HEART attacks claim hundreds of thousands of lives each year, but researchers believe many of these deaths are avoidable. Understanding sex differences has become an important part of tackling the issue. According to several studies, women may suffer different symptoms to men.

Heart attacks are notorious for striking unexpectedly, which is part of what makes them one of the world's deadliest conditions. An attack occurs when blood flow to the heart comes to a sudden halt. This triggers a tsunami of symptoms, but there is evidence that warning signs may appear in the months leading up to the event. According to one body of research, women may experience unusual fatigue, sleep disturbances and shortness of breath in the month before they suffer a heart attack.

Symptoms of heart attack reflect the heart's deprivation of nutrient-rich blood and oxygen.

The first symptom to signal this is chest pain, which is similar to the pain caused by leg muscle cramps during exercise.

Because the heart is in charge of pumping vital blood to the rest of the body, its malfunction immediately causes the entire body to become oxygen deprived.

This prompts a cascade of symptoms, but the warning signs may differ for men and women.

A survey published in the journal Circulation gathered information from more than 500 women who had survived a heart attack to compare their symptoms.

Approximately 95 percent of the sample said they have noticed unusual bodily changes in the months before the event.

The most common complaints in the weeks leading up to the heart attack were tiredness and disturbed sleep.

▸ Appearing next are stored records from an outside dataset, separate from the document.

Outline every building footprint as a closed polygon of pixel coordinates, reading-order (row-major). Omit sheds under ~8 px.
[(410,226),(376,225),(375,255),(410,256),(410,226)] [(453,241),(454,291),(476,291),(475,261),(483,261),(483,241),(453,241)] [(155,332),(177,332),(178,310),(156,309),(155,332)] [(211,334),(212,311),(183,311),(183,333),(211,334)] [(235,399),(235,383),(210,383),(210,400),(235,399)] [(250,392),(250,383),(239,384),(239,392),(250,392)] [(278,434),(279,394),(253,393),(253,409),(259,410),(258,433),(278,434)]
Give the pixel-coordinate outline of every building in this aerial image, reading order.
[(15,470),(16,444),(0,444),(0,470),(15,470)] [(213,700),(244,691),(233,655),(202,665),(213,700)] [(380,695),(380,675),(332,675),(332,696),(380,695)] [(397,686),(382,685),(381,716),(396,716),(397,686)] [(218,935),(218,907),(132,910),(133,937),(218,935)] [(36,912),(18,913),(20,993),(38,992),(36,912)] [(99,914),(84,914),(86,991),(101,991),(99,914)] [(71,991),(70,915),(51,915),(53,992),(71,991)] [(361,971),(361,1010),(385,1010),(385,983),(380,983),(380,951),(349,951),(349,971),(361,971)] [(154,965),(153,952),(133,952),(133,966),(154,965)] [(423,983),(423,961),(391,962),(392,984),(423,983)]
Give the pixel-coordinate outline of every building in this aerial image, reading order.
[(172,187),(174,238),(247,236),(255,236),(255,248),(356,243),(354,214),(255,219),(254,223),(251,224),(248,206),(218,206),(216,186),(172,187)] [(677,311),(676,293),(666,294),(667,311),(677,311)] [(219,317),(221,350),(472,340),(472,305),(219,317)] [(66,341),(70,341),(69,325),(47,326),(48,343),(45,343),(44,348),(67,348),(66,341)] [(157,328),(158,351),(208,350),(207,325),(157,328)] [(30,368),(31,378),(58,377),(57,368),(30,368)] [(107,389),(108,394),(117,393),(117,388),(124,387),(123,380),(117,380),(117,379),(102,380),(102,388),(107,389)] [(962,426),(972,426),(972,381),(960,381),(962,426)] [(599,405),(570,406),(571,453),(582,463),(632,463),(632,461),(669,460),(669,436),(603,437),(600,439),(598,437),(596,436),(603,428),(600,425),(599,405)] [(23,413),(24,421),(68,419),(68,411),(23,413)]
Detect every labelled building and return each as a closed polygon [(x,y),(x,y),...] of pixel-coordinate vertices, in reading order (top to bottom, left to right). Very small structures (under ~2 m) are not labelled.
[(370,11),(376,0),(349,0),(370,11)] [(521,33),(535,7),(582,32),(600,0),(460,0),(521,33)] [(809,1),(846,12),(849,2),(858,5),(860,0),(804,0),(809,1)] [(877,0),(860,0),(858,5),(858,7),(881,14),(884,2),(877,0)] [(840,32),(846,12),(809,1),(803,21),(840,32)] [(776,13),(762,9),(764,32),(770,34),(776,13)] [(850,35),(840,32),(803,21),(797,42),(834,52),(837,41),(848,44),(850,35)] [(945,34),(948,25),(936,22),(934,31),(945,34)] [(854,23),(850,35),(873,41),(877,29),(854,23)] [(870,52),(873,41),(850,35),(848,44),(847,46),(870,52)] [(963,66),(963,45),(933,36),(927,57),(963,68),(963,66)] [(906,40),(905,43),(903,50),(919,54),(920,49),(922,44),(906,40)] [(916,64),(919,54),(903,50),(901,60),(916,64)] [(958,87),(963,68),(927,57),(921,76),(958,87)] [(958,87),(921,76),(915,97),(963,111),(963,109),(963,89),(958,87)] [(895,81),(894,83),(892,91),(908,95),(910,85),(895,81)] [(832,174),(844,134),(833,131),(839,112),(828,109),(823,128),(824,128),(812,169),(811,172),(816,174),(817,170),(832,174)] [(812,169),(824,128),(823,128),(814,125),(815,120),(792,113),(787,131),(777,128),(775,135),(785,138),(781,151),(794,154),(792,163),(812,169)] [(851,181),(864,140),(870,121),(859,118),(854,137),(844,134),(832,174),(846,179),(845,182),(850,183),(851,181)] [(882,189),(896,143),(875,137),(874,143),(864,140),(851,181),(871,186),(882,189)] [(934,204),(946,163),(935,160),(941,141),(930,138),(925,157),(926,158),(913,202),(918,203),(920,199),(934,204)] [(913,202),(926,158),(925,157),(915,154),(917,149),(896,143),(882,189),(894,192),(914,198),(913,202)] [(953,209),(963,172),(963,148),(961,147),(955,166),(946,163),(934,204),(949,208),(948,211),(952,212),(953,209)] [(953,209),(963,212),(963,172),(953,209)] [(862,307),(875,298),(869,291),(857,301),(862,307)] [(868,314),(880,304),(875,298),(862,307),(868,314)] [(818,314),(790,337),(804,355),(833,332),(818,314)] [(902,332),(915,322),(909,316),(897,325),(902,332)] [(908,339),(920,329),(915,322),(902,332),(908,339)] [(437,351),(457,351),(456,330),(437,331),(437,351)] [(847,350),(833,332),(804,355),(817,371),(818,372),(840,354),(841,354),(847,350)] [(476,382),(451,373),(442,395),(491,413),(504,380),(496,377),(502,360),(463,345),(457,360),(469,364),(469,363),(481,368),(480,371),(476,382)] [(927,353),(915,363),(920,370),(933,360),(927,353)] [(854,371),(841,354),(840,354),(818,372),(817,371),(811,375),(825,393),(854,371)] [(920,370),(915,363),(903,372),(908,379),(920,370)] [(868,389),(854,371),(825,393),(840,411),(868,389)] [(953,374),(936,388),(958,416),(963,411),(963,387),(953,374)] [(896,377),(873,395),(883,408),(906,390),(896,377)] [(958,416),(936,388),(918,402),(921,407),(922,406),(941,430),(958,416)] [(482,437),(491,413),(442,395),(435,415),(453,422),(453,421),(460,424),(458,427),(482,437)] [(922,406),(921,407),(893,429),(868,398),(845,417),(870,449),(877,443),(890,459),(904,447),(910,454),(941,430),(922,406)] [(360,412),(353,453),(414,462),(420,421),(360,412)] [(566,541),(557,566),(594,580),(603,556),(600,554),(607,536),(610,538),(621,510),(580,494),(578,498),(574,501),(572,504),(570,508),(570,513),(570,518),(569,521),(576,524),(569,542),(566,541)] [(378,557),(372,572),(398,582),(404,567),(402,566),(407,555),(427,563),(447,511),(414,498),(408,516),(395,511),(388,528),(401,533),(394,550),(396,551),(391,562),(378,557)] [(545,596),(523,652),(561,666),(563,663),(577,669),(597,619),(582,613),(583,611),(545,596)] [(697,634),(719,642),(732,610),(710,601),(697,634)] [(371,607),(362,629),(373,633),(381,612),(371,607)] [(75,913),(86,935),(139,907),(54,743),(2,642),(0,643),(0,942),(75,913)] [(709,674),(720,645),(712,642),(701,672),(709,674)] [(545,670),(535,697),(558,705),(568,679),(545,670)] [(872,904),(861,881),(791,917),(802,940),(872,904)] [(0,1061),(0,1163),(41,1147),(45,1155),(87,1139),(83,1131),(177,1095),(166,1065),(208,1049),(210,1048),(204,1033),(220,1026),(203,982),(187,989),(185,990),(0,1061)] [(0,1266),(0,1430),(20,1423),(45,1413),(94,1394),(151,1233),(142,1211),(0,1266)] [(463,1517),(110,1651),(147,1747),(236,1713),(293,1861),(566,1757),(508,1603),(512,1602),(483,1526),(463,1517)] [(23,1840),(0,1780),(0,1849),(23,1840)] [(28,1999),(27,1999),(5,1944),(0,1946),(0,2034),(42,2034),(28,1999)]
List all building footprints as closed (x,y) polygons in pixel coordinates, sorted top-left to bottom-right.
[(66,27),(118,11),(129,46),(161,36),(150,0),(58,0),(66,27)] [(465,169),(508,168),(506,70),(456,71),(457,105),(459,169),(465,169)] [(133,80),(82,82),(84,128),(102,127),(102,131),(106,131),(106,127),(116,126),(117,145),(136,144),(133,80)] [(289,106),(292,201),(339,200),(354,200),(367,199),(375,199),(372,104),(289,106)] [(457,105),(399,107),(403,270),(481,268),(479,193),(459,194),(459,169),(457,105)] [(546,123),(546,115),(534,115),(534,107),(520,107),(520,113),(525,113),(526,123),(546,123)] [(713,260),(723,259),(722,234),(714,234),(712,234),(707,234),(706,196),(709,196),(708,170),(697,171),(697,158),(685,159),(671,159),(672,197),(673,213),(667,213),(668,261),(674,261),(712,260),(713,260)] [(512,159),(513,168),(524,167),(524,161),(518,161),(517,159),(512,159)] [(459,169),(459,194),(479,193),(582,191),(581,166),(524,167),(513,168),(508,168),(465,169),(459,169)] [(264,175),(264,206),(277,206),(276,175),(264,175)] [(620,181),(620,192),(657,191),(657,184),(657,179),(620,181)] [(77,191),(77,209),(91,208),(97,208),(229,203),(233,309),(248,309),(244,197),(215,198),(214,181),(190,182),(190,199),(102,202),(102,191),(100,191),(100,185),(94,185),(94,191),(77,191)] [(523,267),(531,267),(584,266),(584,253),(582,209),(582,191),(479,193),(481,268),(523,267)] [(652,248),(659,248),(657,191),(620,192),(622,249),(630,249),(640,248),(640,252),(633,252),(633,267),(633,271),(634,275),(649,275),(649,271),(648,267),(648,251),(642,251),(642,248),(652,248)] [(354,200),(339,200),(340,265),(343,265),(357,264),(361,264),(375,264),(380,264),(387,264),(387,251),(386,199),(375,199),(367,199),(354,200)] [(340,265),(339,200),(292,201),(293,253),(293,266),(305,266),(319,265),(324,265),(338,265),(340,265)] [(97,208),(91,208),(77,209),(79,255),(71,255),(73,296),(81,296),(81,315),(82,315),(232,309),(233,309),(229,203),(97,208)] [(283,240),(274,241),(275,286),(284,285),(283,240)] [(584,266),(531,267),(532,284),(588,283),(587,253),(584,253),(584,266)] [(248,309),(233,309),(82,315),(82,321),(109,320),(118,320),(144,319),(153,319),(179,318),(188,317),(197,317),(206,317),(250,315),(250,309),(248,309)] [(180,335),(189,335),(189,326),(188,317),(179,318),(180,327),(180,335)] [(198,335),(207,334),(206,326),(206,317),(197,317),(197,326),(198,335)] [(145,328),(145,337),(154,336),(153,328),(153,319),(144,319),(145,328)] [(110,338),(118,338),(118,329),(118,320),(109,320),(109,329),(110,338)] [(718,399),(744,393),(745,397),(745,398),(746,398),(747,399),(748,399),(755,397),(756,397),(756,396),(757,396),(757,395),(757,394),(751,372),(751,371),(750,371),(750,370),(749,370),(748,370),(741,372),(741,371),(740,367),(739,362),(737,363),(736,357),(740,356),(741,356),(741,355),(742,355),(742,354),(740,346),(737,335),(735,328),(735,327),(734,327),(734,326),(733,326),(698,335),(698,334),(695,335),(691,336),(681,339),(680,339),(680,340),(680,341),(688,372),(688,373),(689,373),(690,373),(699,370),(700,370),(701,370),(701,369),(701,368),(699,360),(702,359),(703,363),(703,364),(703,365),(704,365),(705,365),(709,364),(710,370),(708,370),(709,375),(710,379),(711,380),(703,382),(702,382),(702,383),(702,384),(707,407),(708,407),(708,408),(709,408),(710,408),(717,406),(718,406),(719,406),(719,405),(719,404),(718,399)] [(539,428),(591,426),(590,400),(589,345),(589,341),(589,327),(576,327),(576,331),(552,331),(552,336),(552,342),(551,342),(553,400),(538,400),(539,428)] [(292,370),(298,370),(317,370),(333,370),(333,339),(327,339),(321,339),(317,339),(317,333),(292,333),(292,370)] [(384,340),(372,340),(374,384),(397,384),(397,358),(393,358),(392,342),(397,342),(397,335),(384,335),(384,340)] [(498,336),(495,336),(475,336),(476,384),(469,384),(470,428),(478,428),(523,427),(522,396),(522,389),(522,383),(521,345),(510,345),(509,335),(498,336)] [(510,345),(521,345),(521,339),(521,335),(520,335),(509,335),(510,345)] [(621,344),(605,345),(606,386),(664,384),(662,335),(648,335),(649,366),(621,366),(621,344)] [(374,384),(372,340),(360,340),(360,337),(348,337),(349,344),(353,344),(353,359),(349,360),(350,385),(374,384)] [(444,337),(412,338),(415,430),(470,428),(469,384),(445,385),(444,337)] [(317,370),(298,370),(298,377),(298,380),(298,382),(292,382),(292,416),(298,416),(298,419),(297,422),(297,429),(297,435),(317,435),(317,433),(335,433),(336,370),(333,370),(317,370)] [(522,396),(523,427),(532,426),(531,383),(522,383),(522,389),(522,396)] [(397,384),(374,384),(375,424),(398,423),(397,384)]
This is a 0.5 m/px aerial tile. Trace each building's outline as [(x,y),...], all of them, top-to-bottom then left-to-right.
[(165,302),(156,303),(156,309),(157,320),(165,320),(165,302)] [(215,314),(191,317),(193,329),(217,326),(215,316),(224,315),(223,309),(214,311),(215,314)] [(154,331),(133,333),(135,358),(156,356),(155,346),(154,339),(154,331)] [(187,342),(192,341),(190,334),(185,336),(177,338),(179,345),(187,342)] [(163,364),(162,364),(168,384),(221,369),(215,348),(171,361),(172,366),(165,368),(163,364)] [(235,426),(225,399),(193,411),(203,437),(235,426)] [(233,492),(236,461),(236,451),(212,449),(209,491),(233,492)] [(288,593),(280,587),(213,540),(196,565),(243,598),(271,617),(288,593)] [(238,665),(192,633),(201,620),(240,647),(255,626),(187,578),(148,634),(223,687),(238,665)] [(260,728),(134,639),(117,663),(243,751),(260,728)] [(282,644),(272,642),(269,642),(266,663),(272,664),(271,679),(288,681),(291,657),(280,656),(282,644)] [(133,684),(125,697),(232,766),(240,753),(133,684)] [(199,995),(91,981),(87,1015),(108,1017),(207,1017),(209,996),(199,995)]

Interestingly, the survey revealed that chest pain was experienced by fewer women during a heart attack compared to men.

In fact, while the majority of men were likely to suffer chest pain during an event, women were more likely to experience shortness of breath.

In 2019, Harvard Health summarised the findings with a list of the top 12 symptoms reported by women the month before a heart attack:

Unusual fatigue (71%)
Sleep disturbance (48%)
Shortness of breath (42%)
Indigestion (39%)
Anxiety (36%)
Heart racing (27%)
Arms weak / heavy (25%)
Changes in thinking or memory (24%)
Vision change (23%)
Loss of appetite (22%)
Hands/arms tingling (22%)
Difficulty breathing at night (19%)

One of the reasons men and women may experience different heart attack symptoms is that men are more likely to suffer a build-up of plaque in their large arteries that supply the heart with blood.

Women on the other hand, tend to be more vulnerable to a buildup in the heart’s smaller arteries, known as microvasculature.

Experts hope that raising awareness of the warning signs will prevent them from being written off as other minor niggles, and potentially save lives.

How to prevent heart attack
It is widely understood that heart attacks result from lifelong habits that progressively hamper vascular health.

In fact, research has consistently pointed to four major risk factors for the disease that are easily modifiable with the correct lifestyle changes.

The Harvard T.H Chan School of Public Health (HSPH) explains: “Risk factors that can be modified include habits and choices such as tobacco use, physical activity, and what you eat and drink.

It continues: “Other potentially modifiable risk factors include air pollution, noise, stress, and infection, though these are not as easy for an individual to control directly.”

All of these factors directly impact several physiological aspects of health like blood pressure, cholesterol levels and blood sugar.

Although having one or two of these risk factors may not necessarily result in a heart attack, the more risk factors you have, the greater the risk, warns HSPH.